Appearance. As I mentioned, the shape of the bearish AB=CD can look weird when point D is far from the ABC turns. The figure is an example of that asymmetry, but not an extreme one. Leg AB is 36 days long, so you might expect (or hope) the CD move to also be that long. It's not. CD is 66 days long or almost twice the AB duration. It'll be rare that leg CD matches the length of AB. Just because CD is almost twice as far away as AB doesn't mean the pattern is invalid. Rather, the turn is determined by the Fibonacci number used to located it.
Table 2.1 Identification Guidelines
| Characteristic | Discussion |
|---|---|
| Appearance | A three‐leg zigzag pattern with two turns located by Fibonacci ratios. |
| BC/BA retrace | The ratio of BC/BA is one of .382, .5, .618, .707, .786, or .886. |
| DC/BC extension | The extension of leg DC to BC is one of the Fibonacci numbers: 1.13, 1.27, 1.41, 1.618, 2, 2.24, 2.618, or 3.14. |
| Hills and valleys | From A to B, there should be no valley lower than A and no peak higher than B. From B to C, there should be peak higher than B and no valley lower than C. From C to D, there should be no valley lower than C and no peak higher than D. |
| Volume | Trends downward most often. Don't ignore a pattern because of an unusual volume trend. |
| Duration | I limited patterns to 6 months, but this is an arbitrary limit I use for most chart patterns. |
Figure 2.2 This bearish AB=CD pattern breaks out upward.

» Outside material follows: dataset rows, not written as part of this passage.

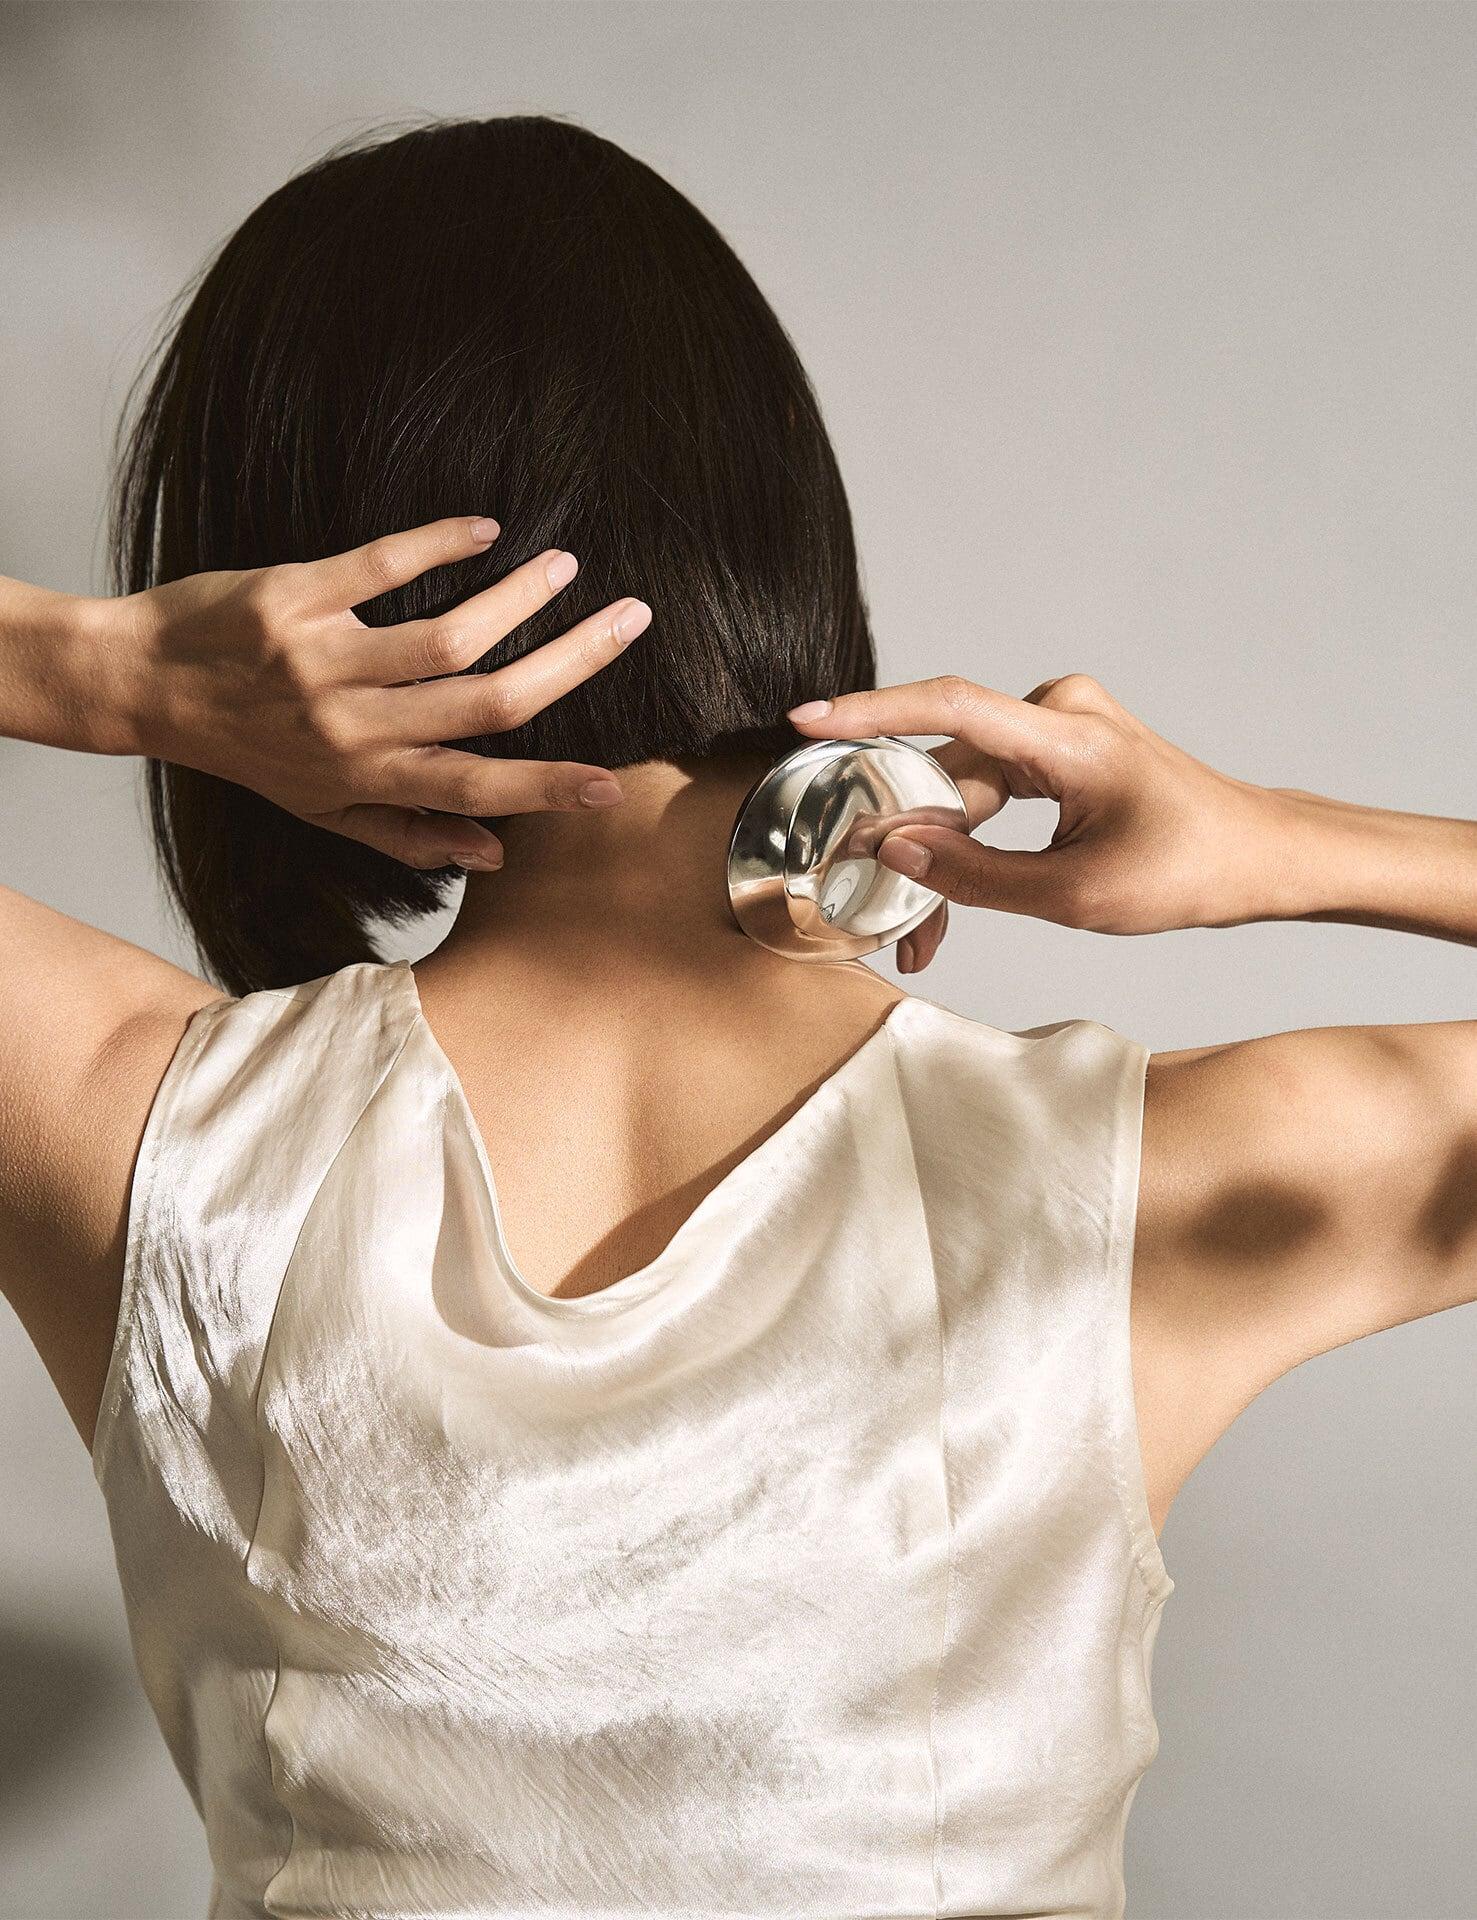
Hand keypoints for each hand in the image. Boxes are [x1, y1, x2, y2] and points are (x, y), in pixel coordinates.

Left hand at [110, 517, 650, 869]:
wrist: (141, 684)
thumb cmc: (243, 750)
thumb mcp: (322, 809)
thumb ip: (409, 833)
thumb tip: (496, 855)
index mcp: (367, 776)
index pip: (476, 785)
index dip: (548, 788)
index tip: (612, 784)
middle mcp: (351, 725)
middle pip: (486, 700)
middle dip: (572, 662)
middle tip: (631, 620)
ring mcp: (323, 659)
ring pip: (448, 634)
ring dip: (520, 596)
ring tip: (566, 567)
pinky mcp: (293, 596)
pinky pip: (380, 565)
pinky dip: (441, 543)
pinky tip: (486, 529)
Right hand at [788, 673, 1296, 969]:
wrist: (1259, 854)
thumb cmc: (1191, 870)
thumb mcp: (1076, 895)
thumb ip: (977, 875)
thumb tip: (895, 851)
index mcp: (1071, 736)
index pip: (951, 708)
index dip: (873, 713)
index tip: (810, 720)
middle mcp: (1060, 712)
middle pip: (952, 771)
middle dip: (914, 845)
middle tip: (891, 922)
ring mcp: (1061, 725)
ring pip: (967, 787)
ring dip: (943, 852)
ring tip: (925, 932)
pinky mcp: (1060, 747)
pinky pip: (993, 788)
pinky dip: (971, 837)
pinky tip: (951, 888)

Let's talk about the Fibonacci ratios.
BC/AB retrace. Retrace BC compared to the height of BA is governed by the Fibonacci numbers listed in the table. Let's give your slide rule a workout and go through the math. The low at point A is 56.81, and the high at B is 63.85 for a height of 7.04. The low at C is 60.32. I tuned my software to find a turn within .01 (1%) of one of the numbers listed in the table, so we get (63.85 – 60.32)/(63.85 – 56.81) or 50.1%. That value is almost exactly the 50% retrace (.5). So the ABC turn meets the guidelines.
DC/BC extension. If you invert the ratio found in the last step, you use it to find the price of D. In this example, we found the closest Fibonacci number to be .5, so we'd expect point D to be twice as far away. To put it another way, let's pick a point D where the ratio of DC to BC is 2. The high at point D is 67.36, so the equation is (67.36 – 60.32)/(63.85 – 60.32) or 1.99 (or about 2).

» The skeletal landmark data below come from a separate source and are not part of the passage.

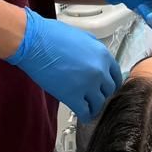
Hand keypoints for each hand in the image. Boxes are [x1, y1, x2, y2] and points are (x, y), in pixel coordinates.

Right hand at [6, 8, 121, 123]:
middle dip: (101, 94)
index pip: (116, 75)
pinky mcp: (73, 96)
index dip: (110, 84)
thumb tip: (95, 59)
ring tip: (88, 107)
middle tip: (94, 96)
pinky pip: (85, 112)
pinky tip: (82, 115)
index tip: (106, 88)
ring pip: (99, 103)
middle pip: (109, 90)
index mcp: (103, 55)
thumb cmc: (52, 36)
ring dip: (94, 106)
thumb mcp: (82, 37)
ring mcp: (88, 85)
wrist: (34, 43)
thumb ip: (93, 50)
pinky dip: (85, 115)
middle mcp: (100, 70)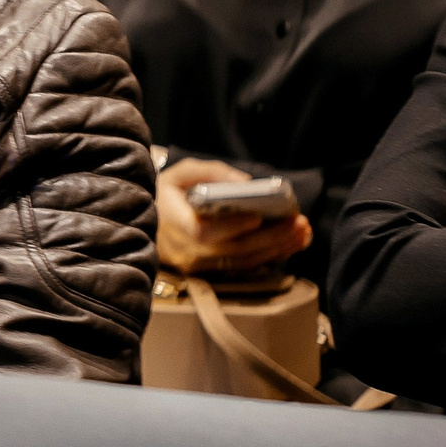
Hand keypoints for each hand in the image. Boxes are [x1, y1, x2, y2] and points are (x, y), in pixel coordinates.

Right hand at [154, 156, 311, 272]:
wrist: (144, 219)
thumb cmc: (167, 192)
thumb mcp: (181, 173)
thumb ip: (212, 173)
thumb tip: (247, 184)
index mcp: (172, 221)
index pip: (201, 232)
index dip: (230, 227)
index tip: (257, 217)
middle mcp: (182, 249)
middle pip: (231, 250)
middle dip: (270, 238)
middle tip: (298, 223)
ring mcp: (195, 266)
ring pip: (241, 262)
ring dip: (276, 249)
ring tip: (301, 233)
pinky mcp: (207, 273)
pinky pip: (242, 267)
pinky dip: (269, 257)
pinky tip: (289, 245)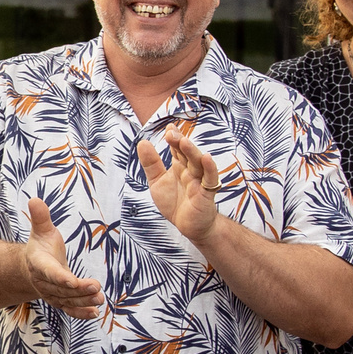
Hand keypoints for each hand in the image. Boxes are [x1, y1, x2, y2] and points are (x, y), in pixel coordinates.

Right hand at [20, 196, 103, 318]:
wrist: (32, 267)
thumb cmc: (41, 246)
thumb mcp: (41, 230)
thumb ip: (41, 217)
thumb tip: (35, 199)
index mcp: (39, 264)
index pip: (49, 271)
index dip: (59, 277)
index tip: (72, 280)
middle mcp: (44, 282)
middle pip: (61, 289)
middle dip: (79, 290)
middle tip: (96, 287)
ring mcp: (52, 293)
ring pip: (67, 300)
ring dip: (84, 301)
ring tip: (99, 298)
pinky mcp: (60, 301)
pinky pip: (70, 309)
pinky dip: (81, 313)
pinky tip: (95, 313)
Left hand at [137, 120, 222, 244]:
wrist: (188, 226)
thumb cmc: (175, 203)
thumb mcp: (157, 182)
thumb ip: (151, 164)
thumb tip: (142, 142)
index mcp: (179, 166)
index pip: (177, 148)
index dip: (174, 137)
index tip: (169, 126)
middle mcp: (191, 171)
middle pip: (187, 153)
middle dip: (179, 142)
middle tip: (171, 133)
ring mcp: (199, 181)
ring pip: (198, 163)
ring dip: (191, 151)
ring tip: (183, 141)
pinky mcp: (206, 194)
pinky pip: (210, 179)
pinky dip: (209, 168)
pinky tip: (206, 158)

We found turn ABC to obey one of the numbers listed in the table, and we also found point D using a Fibonacci extension (one of them listed in the table), so we found a valid AB=CD pattern.
In this example, price turns down at D, just like it's supposed to. However, the drop is brief (to E).
Hills and valleys. I excluded any pattern that had a peak or valley outside of the turns as described in the table.
Volume. Although it may not look like a downward volume trend in this example (F), linear regression says it recedes. In fact, you'll see volume trending downward in most AB=CD patterns and other chart pattern types, too. If volume trends upward, that's fine. Don't throw away a pattern because of an unusual volume trend.
Duration. I imposed a 6‐month limit to the length of most chart patterns, including the AB=CD. It's an arbitrary limit.